TEXT PROVIDED ::

Periodic Reporting for period 3 - ONCOFUM (Integrating the tissue-specificity and chronology of hereditary renal cancer predisposition)
Período documentado: 2022-04-01 hasta 2023-09-30
• Using publicly available microarray data from Fh1-KO murine kidneys a significant enrichment in the ISR and ISR-associated TFs was also found. GSEA analysis of RNAseq data from human FH-KO renal tubular cells generated by CRISPR-Cas9 gene editing technology also identified a significant increase in the ISR in FH-KO cells. To determine relevance of this pathway to kidney cancer biology, we utilised the cancer genome atlas (TCGA) and gene expression profiling interactive analysis (GEPIA) bioinformatic tool and demonstrated that increased expression of ISR-linked metabolic genes are associated with decreased overall and disease-free survival in papillary renal cell carcinoma (KIRP). This association was specific to type II papillary renal cell carcinoma (KIRP.C2) the molecular subtype associated with both FH loss and NRF2 activation, but not type I papillary renal cell carcinoma (KIRP.C1). This suggests that this pathway may be important for tumorigenesis.
In summary, with this part of the project we discovered that the loss of FH in kidney tubules promotes Atf4 translation and activates the ISR in murine models, both in vitro and in vivo. This same signature is also observed in human FH-KO kidney tubules. Current data suggests engagement of this pathway may be key for metabolic adaptation to the loss of FH enzymatic activity and subsequent mitochondrial dysfunction. This pathway may also play an important role in tissue-specific tumorigenesis in type II papillary renal cell carcinoma.

AVAILABLE DATA ::
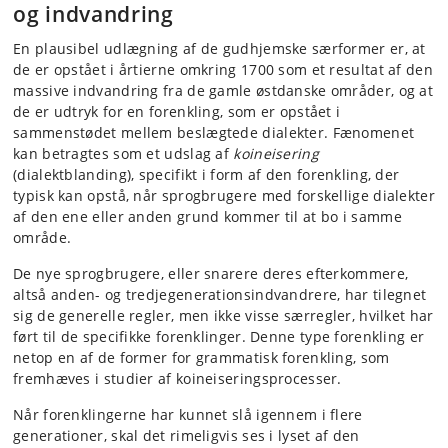
og indvandring
En plausibel udlægning af de gudhjemske særformer er, at
de er opstået i årtierne omkring 1700 som et resultat af den
massive indvandring fra de gamle østdanske områder, og at
de er udtryk for en forenkling, som er opstået i
sammenstødet mellem beslægtede dialekter. Fænomenet
kan betragtes som et udslag af
koineisering
(dialektblanding), specifikt i form af den forenkling, der
typisk kan opstå, når sprogbrugere med forskellige dialekter
af den ene eller anden grund kommer til at bo i samme
område.
De nye sprogbrugere, eller snarere deres efterkommere,
altså anden- og tredjegenerationsindvandrere, har tilegnet
sig de generelle regler, men ikke visse særregler, hvilket har
ført til de specifikke forenklinger. Denne type forenkling er
netop en af de former for grammatisk forenkling, som
fremhæves i studier af koineiseringsprocesser.
Når forenklingerne har kunnet slå igennem i flere
generationer, skal det rimeligvis ses i lyset af den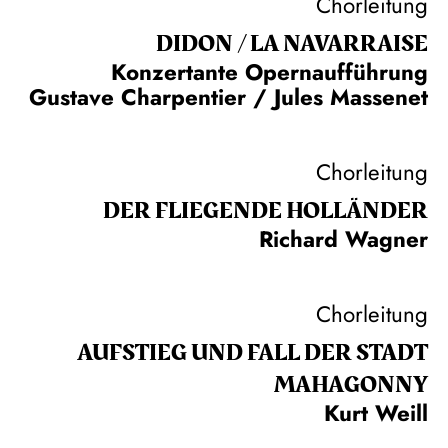
Chorleitung
DIDON / LA NAVAR­RAISE
Konzertante Opernaufführung
Gustave Charpentier / Jules Massenet
Chorleitung
DER FLIE­GEN­DE HOL­LÄN­DER
Richard Wagner
Chorleitung
AUFSTIEG UND FALL DER STADT
MAHAGONNY
Kurt Weill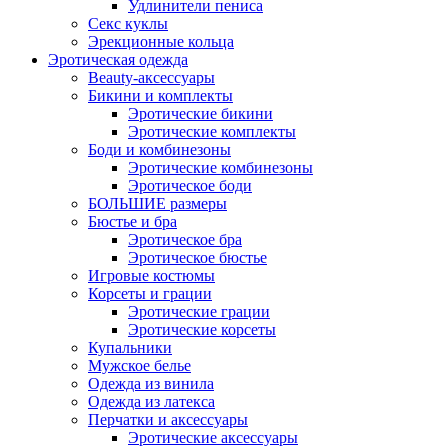
Удлинители пениса
Секс куклы
Эрекционные кольца
Эротическая одежда
Beauty-аксессуары
Бикини и комплекты
Эротические бикини
Эротические комплекты
Боди и комбинезоны
Эротические комбинезоны
Эротическое боди
БОЛЬШИЕ размеры
Бюстье и бра
Эротическое бра
Эротическое бюстье
Игровые костюмы
Корсеты и грации
Эротические грации
Эротические корсеты
Купальники
Мужское белье
Одежда из винила
Одежда из латекса
Перчатки и аксессуары
Эротические аксессуары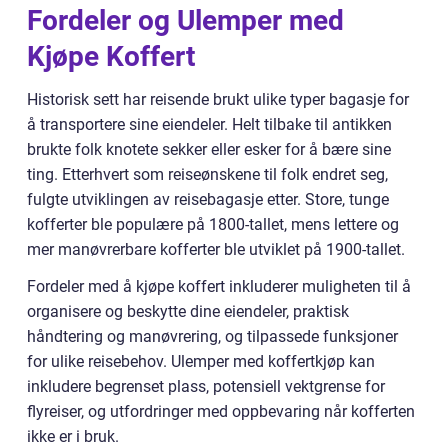
Fordeler og Ulemper med
Kjøpe Koffert
Historisk sett har reisende brukt ulike typer bagasje for
å transportere sine eiendeler. Helt tilbake til antikken
brukte folk knotete sekker eller esker for å bære sine
ting. Etterhvert som reiseønskene til folk endret seg,
fulgte utviklingen av reisebagasje etter. Store, tunge
kofferter ble populære på 1800-tallet, mens lettere og
mer manøvrerbare kofferter ble utviklet på 1900-tallet.
Fordeler med å kjøpe koffert inkluderer muligheten til å
organisere og beskytte dine eiendeler, praktisk
håndtering og manøvrering, og tilpassede funksjoner
for ulike reisebehov. Ulemper med koffertkjøp kan
inkludere begrenset plass, potensiell vektgrense for
flyreiser, og utfordringer med oppbevaring når kofferten
ikke er i bruk.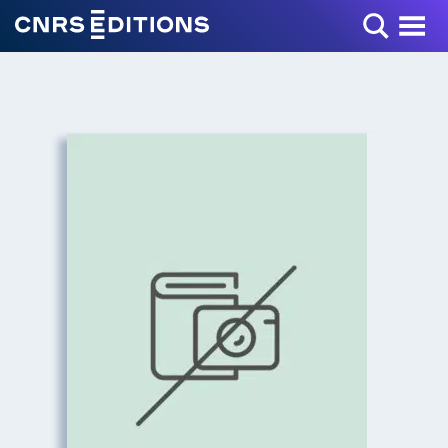
Toggle Menu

PROBLEM DESCRIPTION :: Pick up the ONCOFUM report on hereditary renal cancer, shown above before the entries, and continue it from its final sentence.

RESULT OF THIS EXERCISE ::
• In the second part of the programme, we started elucidating the changes in the epigenetic landscape upon fumarate hydratase loss. To this aim, we investigated the changes in chromatin accessibility and subsequent enhancer/promoter activation. We have used Assay for Transposase-Accessible Chromatin using sequencing (ATAC-seq) to profile the open chromatin of the above-described cellular models. Importantly, this approach enabled us to identify accessible promoters as well as enhancers. We have also used H3K27ac chromatin immunoprecipitation with sequencing (ChIP-seq) to assess how active these promoters and enhancers are. We observed a correlation plot of ATAC-seq signal at all accessible regions. Biological replicates cluster with each other. Importantly Fh1fl/fl and Fh1-/- +pFh cluster with each other, and the two KO clones cluster with each other. MA plot showing differentially accessible regions in Fh1-/- CL1 and Fh1-/- CL19 compared to WT. Similar findings were made using H3K27ac ChIP-seq. Normalised footprinting scores across the various classes of regions identified Nrf2, Atf4, Ddit3 in a specific epigenetic cluster that is reversible upon Fh1 reconstitution. These results are consistent with the preliminary results described in the first part of the programme, where we identified the activation of a reversible ATF4-dependent pathway in Fh1-deficient cells. Overall, these results indicate that our approaches are suitable to identify changes in chromatin accessibility and function upon Fh1 loss.